Dennoch: Olympia in Brasiliens Megapole wird zum Risikofall! Die Weltranglistenerste Lydia Ko hat angekündigt, sie werde die Situation „genau beobachten“. Obwohl die beiden Teiche auf dem von US-Designer Gil Hanse konzipierten Parcours ideale Brutstätten für „Aedes aegypti“, die Gelbfieber- oder Tigermücke, sind, will Ko ihren Start nicht zur Disposition stellen. „Es sind noch gut sechs Monate bis dahin, und momentan können wir nur abwarten.“
„Gipfel unseres Sports sind nun mal die Majors“
Während die Spiele für die 18-jährige Neuseeländerin „wahrscheinlich das Größte“ werden, dürfte die Zika-Epidemie den „Null-Bock“ etlicher potenzieller Golf-Olympioniken, allen voran Adam Scott, eher verstärken. Trotz spezieller Mückenschutzmittel und der Erkenntnis, dass die Wettbewerbe im brasilianischen Winter mit Trockenheit und kühleren Temperaturen stattfinden, was den Mücken laut João Granjeiro, Chef-Mediziner des örtlichen Organisationskomitees, die Fortpflanzung ziemlich erschwert.
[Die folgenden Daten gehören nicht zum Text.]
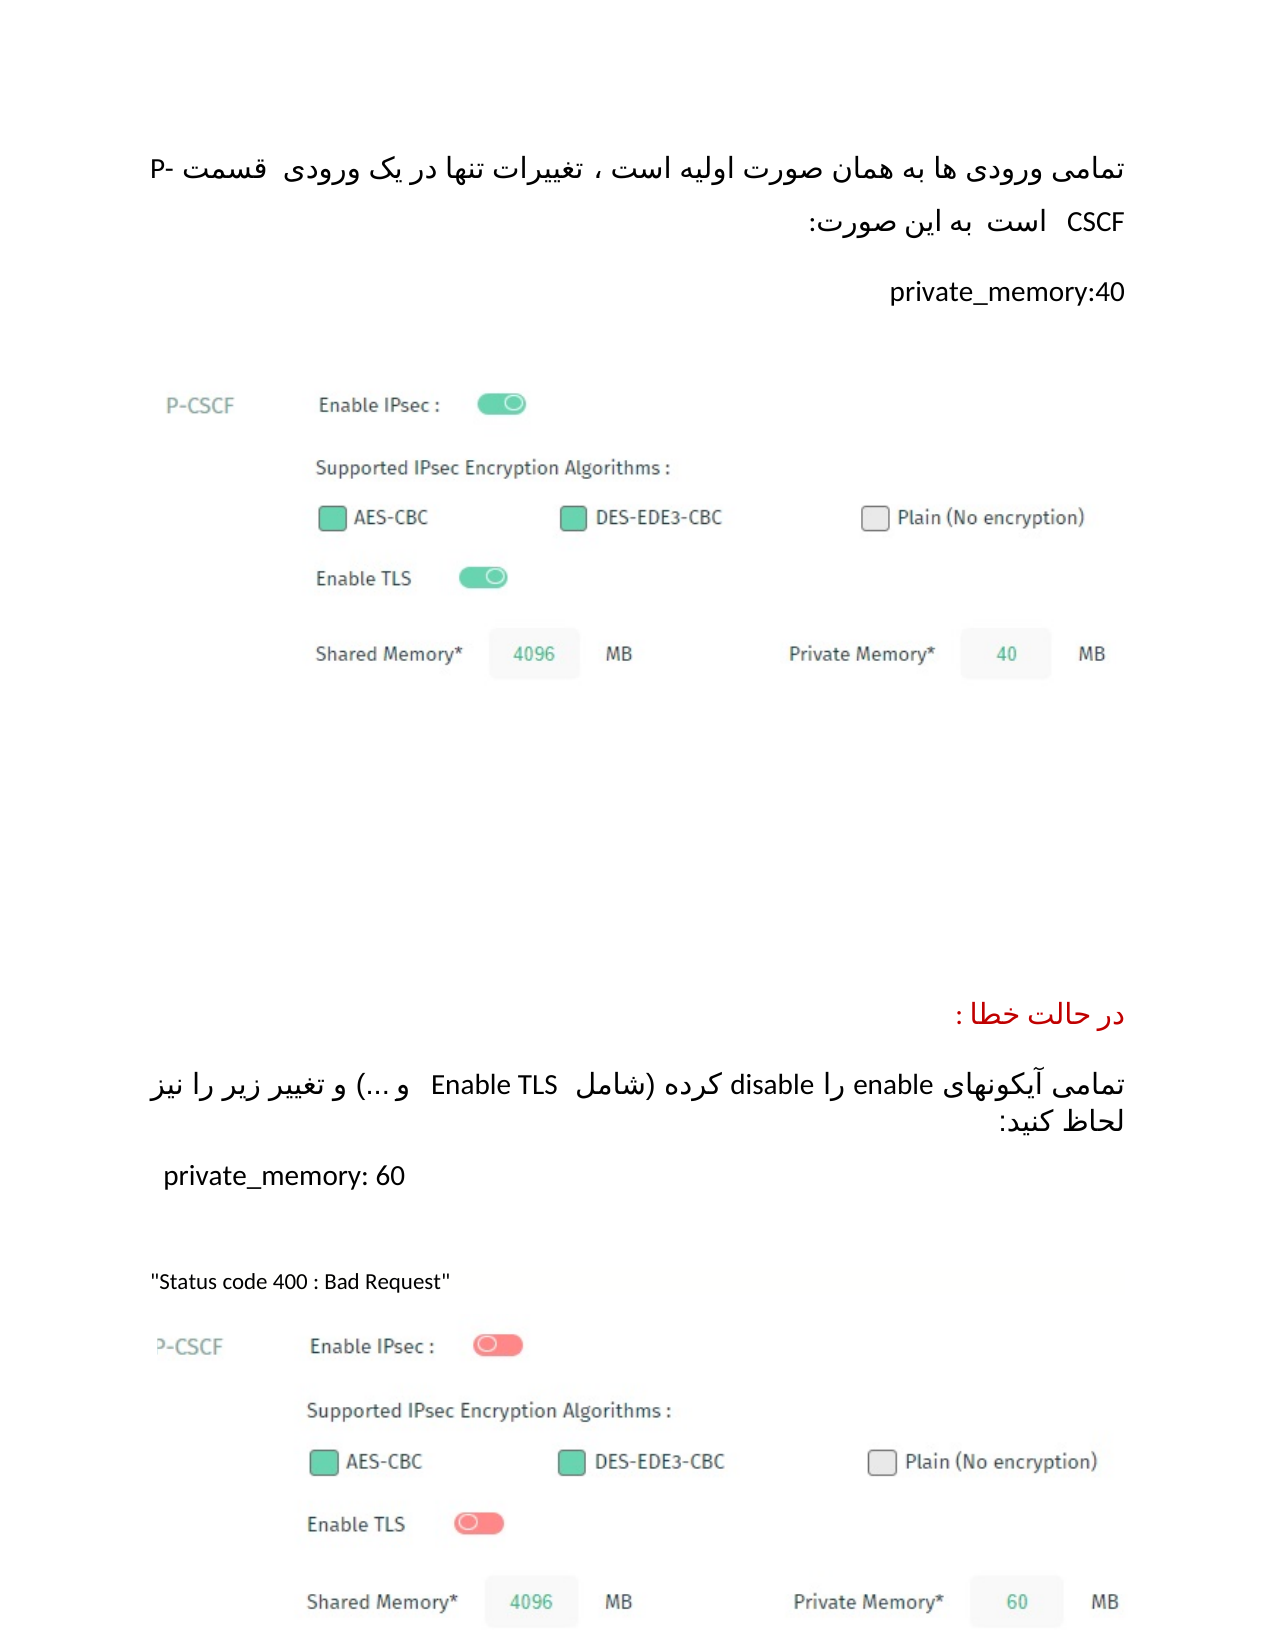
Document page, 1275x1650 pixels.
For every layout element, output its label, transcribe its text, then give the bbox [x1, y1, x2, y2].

picture [155, 1314, 1128, 1645]
text private_memory:40 [150, 273, 1125, 351]
text در حالت خطا : [150, 996, 1125, 1032]
text تمامی ورودی ها به همان صورت اولیه است ، تغییرات تنها در یک ورودی قسمت P-CSCF است به این صورت: [150, 150, 1125, 239]
text تمامی آیکونهای enable را disable کرده (شامل Enable TLS و ...) و تغییر زیر را نیز لحاظ کنید: [150, 1066, 1125, 1138]
text "Status code 400 : Bad Request" [150, 1267, 1125, 1295]
text private_memory: 60 [150, 1157, 1125, 1193]
picture [144, 368, 1116, 703]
Ohnehin brennen die Größen der Profigilde nicht unbedingt auf Golf im Glanz des olympischen Feuers, die Aussicht auf Rio-Edelmetall ist von vergleichsweise untergeordnetem Reiz. Zwar hat Altmeister Tom Watson schon vor drei Jahren befürchtet, olympische Golf-Spiele verwässerten möglicherweise die Majors. Bislang jedoch zu unrecht.
Er ziehe das grüne Augusta-Sakko und damit den Karriere-Grand-Slam liebend gerne einer Goldmedaille vor, hat beispielsweise Rory McIlroy dieser Tage in Dubai dem TV-Sender „CNN“ erzählt: „Ich würde definitiv noch vier Jahre auf eine andere Olympia-Chance warten, wenn ich stattdessen dieses Jahr das Masters gewinnen könnte.“ Ein Major sei nun mal „der Gipfel unseres Sports“ und wird „stets wichtiger“ sein, als Kind habe er schließlich nicht von einer Olympia-Teilnahme oder einer Olympiamedaille, sondern von Majorsiegen geträumt.
„Mit Triathlon-Gold wenigstens ein echter Athlet“
Jordan Spieth gar leistete sich ein hübsches Scherzchen auf Olympia-Kosten. Beim Gewinn einer Golf-Goldmedaille könne man ja später erzählen, sie im Triathlon oder so errungen zu haben, juxte der Weltranglistenerste, „dann wirkst du wenigstens wie ein echter Athlet!“. Spaß beiseite: „Es wird sicherlich etliche olympische Perioden brauchen, vielleicht zehn oder sogar 20 Jahre, bis sich die Bedeutung von Golf-Goldmedaillen im Vergleich zu Majors etabliert.“
Einer immerhin betrachtet Rio als definitiven Höhepunkt des Jahres. Allerdings aus ganz persönlichen Gründen. Byeong-Hun An, der 2015 die BMW PGA Championship in Wentworth gewann, reist sozusagen in familiärer Mission nach Brasilien. Seine Eltern lernten sich bei den Spielen 1988 in Ans Geburtsstadt Seoul lieben. Die Chinesin Zhimin Jiao und der Koreaner Jae-Hyung Ahn waren Tischtennis-Cracks, sie gewann Bronze im Einzel und Silber im Doppel, er in beiden Disziplinen jeweils Bronze. Für den Sohn ist Olympia auch deswegen „ein fünftes Major“. Und Herzensangelegenheit sowieso!